2006 Ariens 926LE - nicknamed "Big Orange"

Of course, a family member bought a 30" Platinum some years later and calls his "Bigger Orange".


----------



## UNDERTAKER (Dec 30, 2013)

*The BROTHERS OF DESTRUCTION.... "SR and "JR'*


----------



## 404 (Feb 1, 2015)

My Ariens 10 32 from 1986 is "Fluffy".


----------



## Kielbasa (Dec 21, 2013)

Has long as that driveway looks and is, to me that would be a walk in the park to clear. Just a walk in the... "airport"  



GAR said:


> 200 Yard driveway......OMG, I can help you nickname that....I would call it the Landing strip.

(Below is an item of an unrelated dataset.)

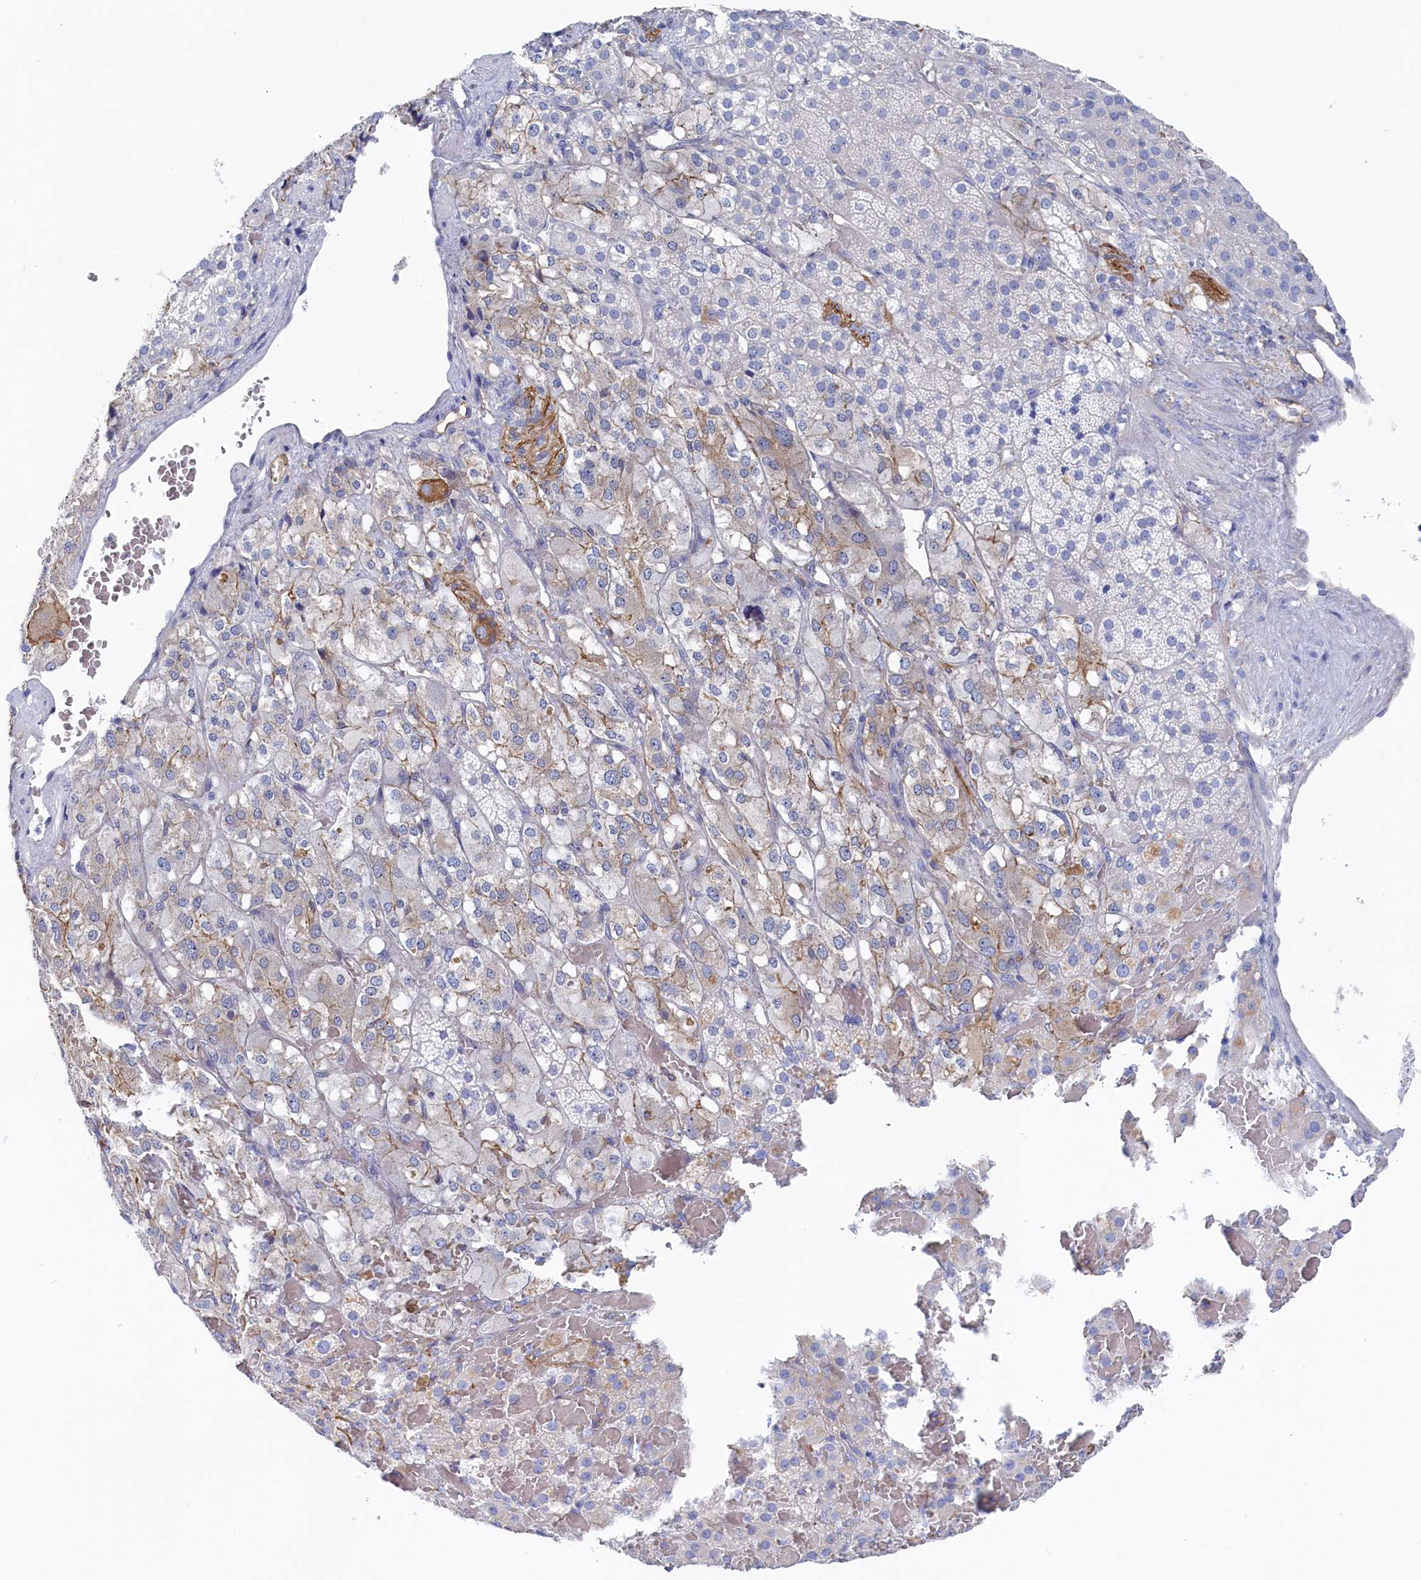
{"staining": {"intensity": "moderate", "quantity": "<25%", "location": "cytoplasmic/membranous"}, "tissue": "adrenal gland", "cell_type": "Glandular cells", "image_type": "normal", "snomed": [{"axis": "morphology", "description": "Normal tissue, NOS"}, {"axis": "topography", "description": "Adrenal gland"}], "caption": "Brown immunohistochemical staining in benign adrenal gland displays moderate cytoplasmic/membranous expression in approximately <25% of glandular cells.", "gene": "TMOD2", "patient": {"sex": "female", "age": 59}}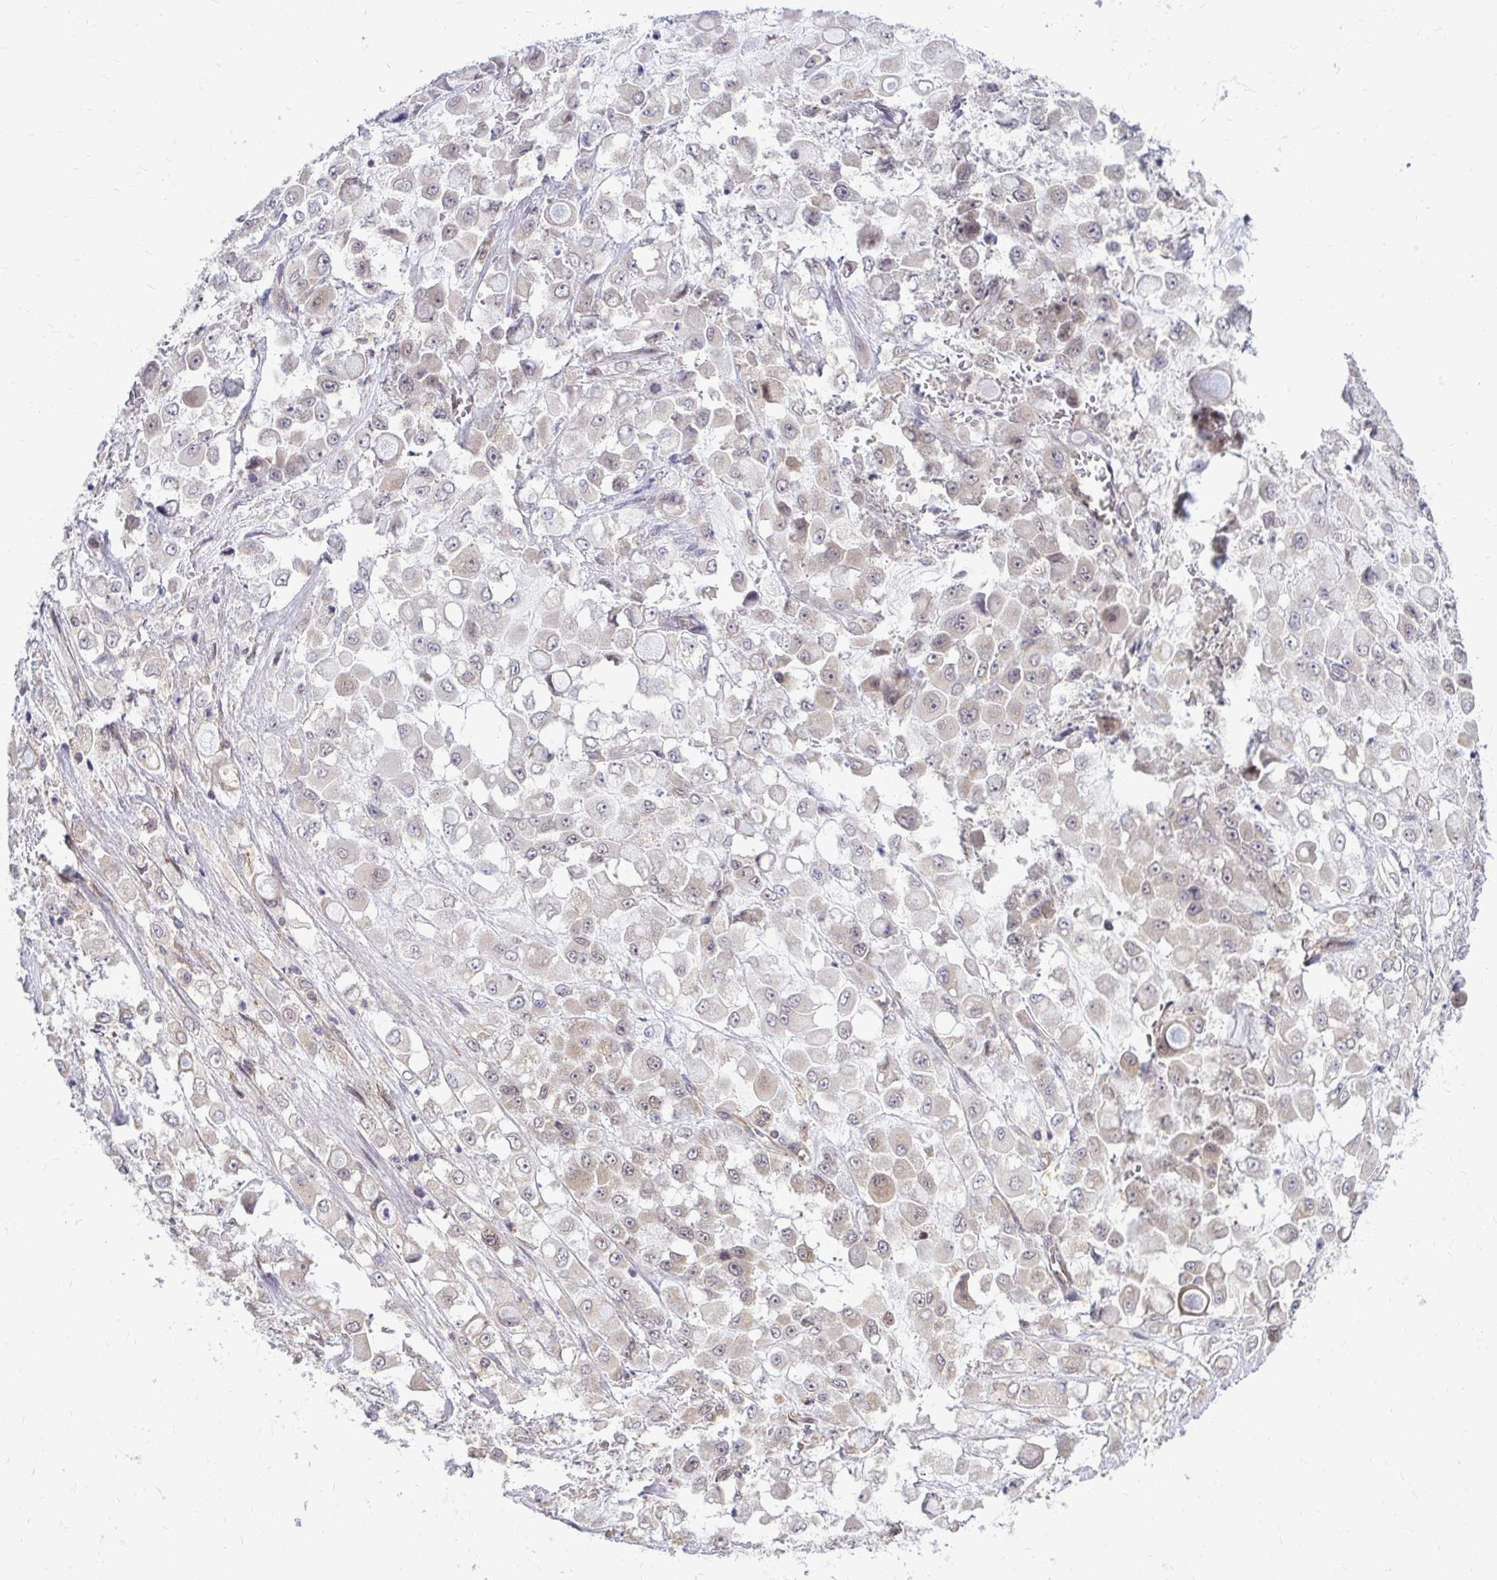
{"staining": {"intensity": "weak", "quantity": "25%-75%", "location": "cytoplasmic/membranous"}, "tissue": "stomach cancer", "cell_type": "Tumor cells", "image_type": "cancer", "snomed": [{"axis": "morphology", "description": "Adenocarcinoma, NOS"}, {"axis": "topography", "description": "Stomach"}], "caption": "Immunohistochemical staining of human stomach adenocarcinoma exhibits weak cytoplasmic/membranous protein expression in about 25%-75% of tumor cells.", "gene": "FMR1", "patient": {"sex": "female", "age": 76}}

That is one long driveway. Impressive that you use a snowblower to clear it, I would be on a tractor or have a blade for my truck...That will keep you in shape for sure.


----------



## Bri81 (Mar 2, 2016)

I call my Toro 1800 Powercurve: Lil' Trusty
It takes a beating, but still goes.


----------



## markd (Oct 29, 2014)

My 35 year old Toro 826 is named Brutus. Nothing stops it!


----------



## YSHSfan (Jun 25, 2014)

Not really nicknames but while the model of my smallest Yamaha snowblowers is YS240TB, they are called "_*Ricky*_" (meaning in japanese is "*power*") (The one pictured is not one of mine, but just for reference)


----------



## GAR (Nov 7, 2014)

Looks like I am not alone with naming my machnes....I defiantly want a Ricky..."Power" in my snowblowers!


----------



## Elt31987 (Sep 6, 2015)

Jessica


----------



## [email protected] (Nov 21, 2011)

Here in Georgia, where we might see 0.04 inches per year, I've named my snow blower _Casper_. 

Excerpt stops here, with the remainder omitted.